(Beginning of Records for this exercise)
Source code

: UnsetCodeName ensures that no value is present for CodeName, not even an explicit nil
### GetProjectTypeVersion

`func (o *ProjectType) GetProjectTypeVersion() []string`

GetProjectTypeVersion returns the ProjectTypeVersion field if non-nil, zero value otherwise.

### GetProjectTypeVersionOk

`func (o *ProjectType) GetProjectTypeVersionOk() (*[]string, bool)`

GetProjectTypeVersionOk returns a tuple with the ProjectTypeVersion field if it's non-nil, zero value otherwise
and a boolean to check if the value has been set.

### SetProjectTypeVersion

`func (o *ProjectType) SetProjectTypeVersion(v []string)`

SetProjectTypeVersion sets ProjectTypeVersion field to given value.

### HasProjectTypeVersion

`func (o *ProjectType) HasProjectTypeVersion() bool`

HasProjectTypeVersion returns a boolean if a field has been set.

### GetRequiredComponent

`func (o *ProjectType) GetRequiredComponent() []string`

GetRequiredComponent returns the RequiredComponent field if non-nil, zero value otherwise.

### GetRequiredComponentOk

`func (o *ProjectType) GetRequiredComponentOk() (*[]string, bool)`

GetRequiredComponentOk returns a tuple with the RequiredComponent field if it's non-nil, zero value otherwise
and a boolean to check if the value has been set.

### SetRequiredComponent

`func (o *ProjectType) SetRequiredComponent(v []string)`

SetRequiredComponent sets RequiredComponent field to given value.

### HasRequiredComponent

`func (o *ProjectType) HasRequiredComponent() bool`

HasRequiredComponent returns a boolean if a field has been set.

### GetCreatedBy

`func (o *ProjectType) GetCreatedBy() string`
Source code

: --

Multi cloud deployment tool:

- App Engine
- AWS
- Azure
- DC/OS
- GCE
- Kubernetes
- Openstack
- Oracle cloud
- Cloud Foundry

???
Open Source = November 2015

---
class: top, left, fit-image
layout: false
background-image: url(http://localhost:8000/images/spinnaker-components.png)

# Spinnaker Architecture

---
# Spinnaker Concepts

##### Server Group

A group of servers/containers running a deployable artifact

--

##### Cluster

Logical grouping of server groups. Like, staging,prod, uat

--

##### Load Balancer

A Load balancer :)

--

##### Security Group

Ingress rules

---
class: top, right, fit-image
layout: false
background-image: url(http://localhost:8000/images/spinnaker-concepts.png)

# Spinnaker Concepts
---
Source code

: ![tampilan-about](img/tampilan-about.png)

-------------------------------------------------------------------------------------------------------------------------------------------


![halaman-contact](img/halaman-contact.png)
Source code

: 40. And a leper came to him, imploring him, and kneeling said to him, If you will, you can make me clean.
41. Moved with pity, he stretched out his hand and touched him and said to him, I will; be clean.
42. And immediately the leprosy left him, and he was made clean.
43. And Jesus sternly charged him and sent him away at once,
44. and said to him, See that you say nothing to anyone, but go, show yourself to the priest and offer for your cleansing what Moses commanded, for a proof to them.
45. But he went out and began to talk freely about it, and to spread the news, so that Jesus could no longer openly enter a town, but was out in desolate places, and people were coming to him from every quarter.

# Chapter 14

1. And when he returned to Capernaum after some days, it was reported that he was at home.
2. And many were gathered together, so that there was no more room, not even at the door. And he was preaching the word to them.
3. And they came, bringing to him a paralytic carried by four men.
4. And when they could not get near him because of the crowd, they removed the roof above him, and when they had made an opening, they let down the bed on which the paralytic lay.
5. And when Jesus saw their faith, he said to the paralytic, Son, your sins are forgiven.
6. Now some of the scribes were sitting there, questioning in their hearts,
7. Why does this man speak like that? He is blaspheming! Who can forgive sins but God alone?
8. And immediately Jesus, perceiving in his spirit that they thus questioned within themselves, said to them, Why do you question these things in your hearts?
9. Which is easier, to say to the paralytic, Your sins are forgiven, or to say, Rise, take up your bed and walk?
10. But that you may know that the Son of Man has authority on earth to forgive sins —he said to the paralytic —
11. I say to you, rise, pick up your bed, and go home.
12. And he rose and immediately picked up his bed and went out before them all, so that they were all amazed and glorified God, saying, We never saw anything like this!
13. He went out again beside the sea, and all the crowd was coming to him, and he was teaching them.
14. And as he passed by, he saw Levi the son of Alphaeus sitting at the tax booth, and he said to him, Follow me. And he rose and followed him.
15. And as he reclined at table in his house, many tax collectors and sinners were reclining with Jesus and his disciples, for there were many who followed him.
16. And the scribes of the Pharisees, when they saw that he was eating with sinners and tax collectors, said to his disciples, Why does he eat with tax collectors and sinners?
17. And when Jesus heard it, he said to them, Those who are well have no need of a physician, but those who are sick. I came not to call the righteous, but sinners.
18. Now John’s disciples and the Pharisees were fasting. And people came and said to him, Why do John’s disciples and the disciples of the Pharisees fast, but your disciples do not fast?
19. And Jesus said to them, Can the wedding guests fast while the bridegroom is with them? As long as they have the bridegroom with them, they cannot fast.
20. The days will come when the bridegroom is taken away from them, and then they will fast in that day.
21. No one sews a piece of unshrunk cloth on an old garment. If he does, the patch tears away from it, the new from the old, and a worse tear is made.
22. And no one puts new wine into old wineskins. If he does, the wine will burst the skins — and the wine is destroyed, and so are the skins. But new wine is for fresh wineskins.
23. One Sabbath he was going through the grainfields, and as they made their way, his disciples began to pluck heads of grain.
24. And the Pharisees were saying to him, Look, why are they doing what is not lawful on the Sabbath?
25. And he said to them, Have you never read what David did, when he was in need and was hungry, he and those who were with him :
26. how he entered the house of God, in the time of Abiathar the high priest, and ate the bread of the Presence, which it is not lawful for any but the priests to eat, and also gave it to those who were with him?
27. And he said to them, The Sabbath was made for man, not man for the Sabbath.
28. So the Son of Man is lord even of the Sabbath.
(End of Records for this exercise)
Task to carry out: The word to look for is "many"; copy out every line of the entries that holds it.

Reply to the task:
2. And many were gathered together, so that there was no more room, not even at the door. And he was preaching the word to them.
15. And as he reclined at table in his house, many tax collectors and sinners were reclining with Jesus and his disciples, for there were many who followed him.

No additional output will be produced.